_What to produce:_ Recast the text of all the data below as a JSON list of strings, with one string per line and no blank lines. Leave the pictures out of your answer.

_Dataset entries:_
____________________
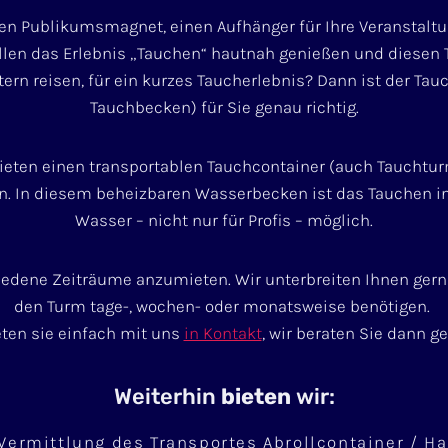
n Publikumsmagnet, einen Aufhänger für Ihre Veranstaltung
ollen das Erlebnis „Tauchen“ hautnah genießen und diesen 
ern reisen, für ein kurzes Taucherlebnis? Dann ist der Ta
Tauchbecken) für Sie genau richtig.
bieten einen transportablen Tauchcontainer (auch Tauchtur
n. In diesem beheizbaren Wasserbecken ist das Tauchen in
Wasser – nicht nur für Profis – möglich.
iedene Zeiträume anzumieten. Wir unterbreiten Ihnen gern 
den Turm tage-, wochen- oder monatsweise benötigen.
eten sie einfach mit uns
in Kontakt
, wir beraten Sie dann ge
Weiterhin
bieten
wir:
Vermittlung des Transportes Abrollcontainer / 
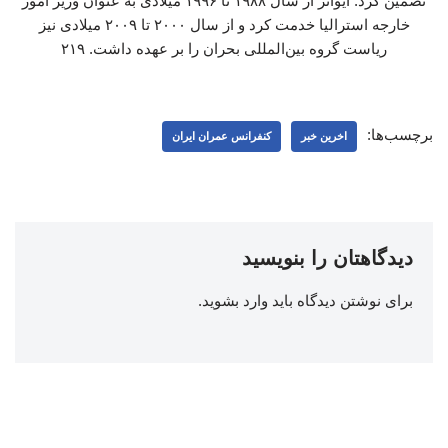
تضمین کرد. ایوانز از سال ۱۹۸۸ تا ۱۹۹۶ میلادی به عنوان وزیر امور
خارجه استرالیا خدمت کرد و از سال ۲۰۰۰ تا ۲۰۰۹ میلادی نیز
ریاست گروه بین‌المللی بحران را بر عهده داشت. ۲۱۹
برچسب‌ها:
اخرین خبر
کنفرانس عمران ایران
دیدگاهتان را بنویسید
برای نوشتن دیدگاه باید
وارد بشوید
.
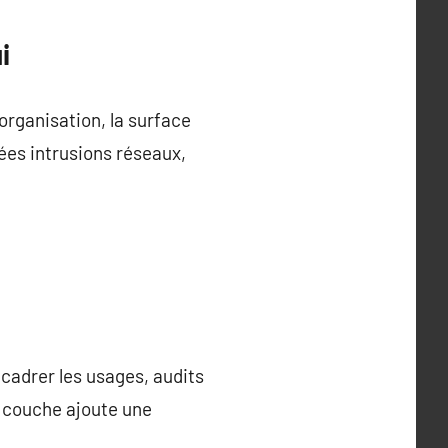
i
’organisation, la surface
ées intrusions réseaux,
cadrer les usages, audits
ue couche ajoute une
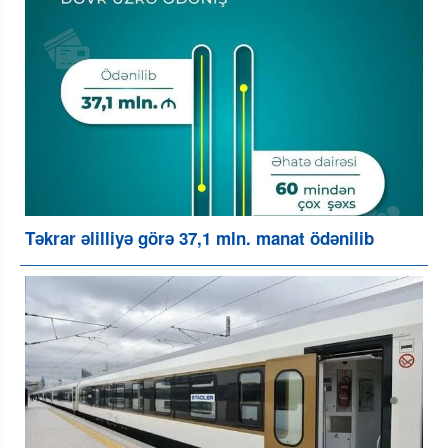
Təkrar əlilliyə görə 37,1 mln. manat ödənilib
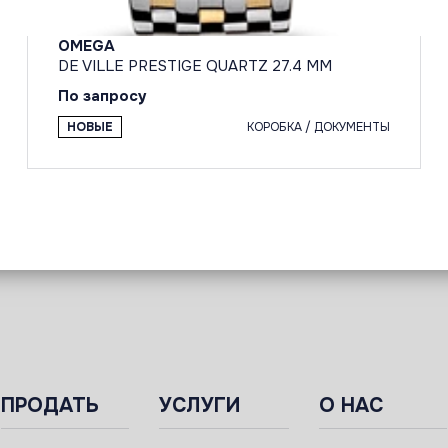
OMEGA
DE VILLE PRESTIGE QUARTZ 27.4 MM
По запросу
НОВЫЕ
КОРОБКА / ДОКУМЕНТЫ
ПРОДАТЬ
УСЛУГИ
О НАС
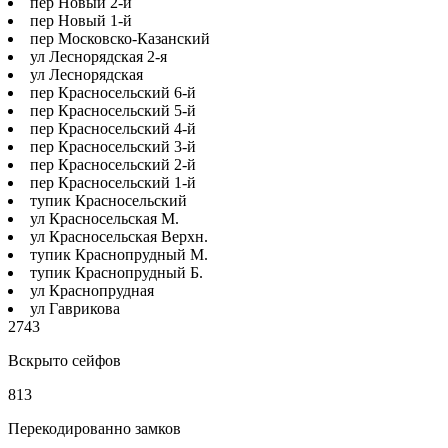
пер Новый 2-й
пер Новый 1-й
пер Московско-Казанский
ул Леснорядская 2-я
ул Леснорядская
пер Красносельский 6-й
пер Красносельский 5-й
пер Красносельский 4-й
пер Красносельский 3-й
пер Красносельский 2-й
пер Красносельский 1-й
тупик Красносельский
ул Красносельская М.
ул Красносельская Верхн.
тупик Краснопрудный М.
тупик Краснопрудный Б.
ул Краснопрудная
ул Гаврикова
2743
Вскрыто сейфов
813
Перекодированно замков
____________________
_Task output:_
[
  "n Publikumsmagnet, einen Aufhänger für Ihre Veranstaltung",
  "ollen das Erlebnis „Tauchen“ hautnah genießen und diesen ",
  "ern reisen, für ein kurzes Taucherlebnis? Dann ist der Ta",
  "Tauchbecken) für Sie genau richtig.",
  "bieten einen transportablen Tauchcontainer (auch Tauchtur",
  "n. In diesem beheizbaren Wasserbecken ist das Tauchen in",
  "Wasser – nicht nur für Profis – möglich.",
  "iedene Zeiträume anzumieten. Wir unterbreiten Ihnen gern ",
  "den Turm tage-, wochen- oder monatsweise benötigen.",
  "eten sie einfach mit uns",
  "in Kontakt",
  ", wir beraten Sie dann ge",
  "Weiterhin",
  "bieten",
  "wir:",
  "Vermittlung des Transportes Abrollcontainer / ",
  "تضمین کرد. ایوانز از سال ۱۹۸۸ تا ۱۹۹۶ میلادی به عنوان وزیر امور",
  "خارجه استرالیا خدمت کرد و از سال ۲۰۰۰ تا ۲۰۰۹ میلادی نیز",
  "ریاست گروه بین‌المللی بحران را بر عهده داشت. ۲۱۹",
  "برچسب‌ها:",
  "اخرین خبر",
  "کنفرانس عمران ایران",
  "دیدگاهتان را بنویسید",
  "برای نوشتن دیدگاه باید",
  "وارد بشوید",
  ".",
  "i",
  "’organisation, la surface",
  "ées intrusions réseaux,",
  "cadrer les usages, audits",
  "ue couche ajoute une",
  "Təkrar əlilliyə görə 37,1 mln. manat ödənilib",
  "OMEGA",
  "DE VILLE PRESTIGE QUARTZ 27.4 MM",
  "По запросу",
  "НОВЫЕ",
  "КОРОБКА / ДОКУМЕНТЫ",
  "ПРОДАТЬ",
  "УСЛУГИ",
  "О НАС",
  "пер Новый 2-й",
  "пер Новый 1-й",
  "пер Московско-Казанский",
  "ул Леснорядская 2-я",
  "ул Леснорядская",
  "пер Красносельский 6-й",
  "пер Красносельский 5-й",
  "пер Красносельский 4-й",
  "пер Красносельский 3-й",
  "пер Красносельский 2-й",
  "пер Красносельский 1-й",
  "тупик Красносельский",
  "ул Красносельская М.",
  "ул Красносельская Верхн.",
  "тупик Краснопрудный М.",
  "тупик Краснопрудный Б.",
  "ул Краснопрудная",
  "ул Гаврикова",
  "2743",
  "Вскрыто сейфов",
  "813",
  "Перекодированно замков"
]